• _REQUIREMENT_
The lines wanted are those in the data below that include "inside".

Collection entries:
——————

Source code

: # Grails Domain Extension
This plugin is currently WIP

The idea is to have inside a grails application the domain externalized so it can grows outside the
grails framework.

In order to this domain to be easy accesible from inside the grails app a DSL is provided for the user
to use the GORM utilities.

——————

• _RESPONSE_
The idea is to have inside a grails application the domain externalized so it can grows outside the
In order to this domain to be easy accesible from inside the grails app a DSL is provided for the user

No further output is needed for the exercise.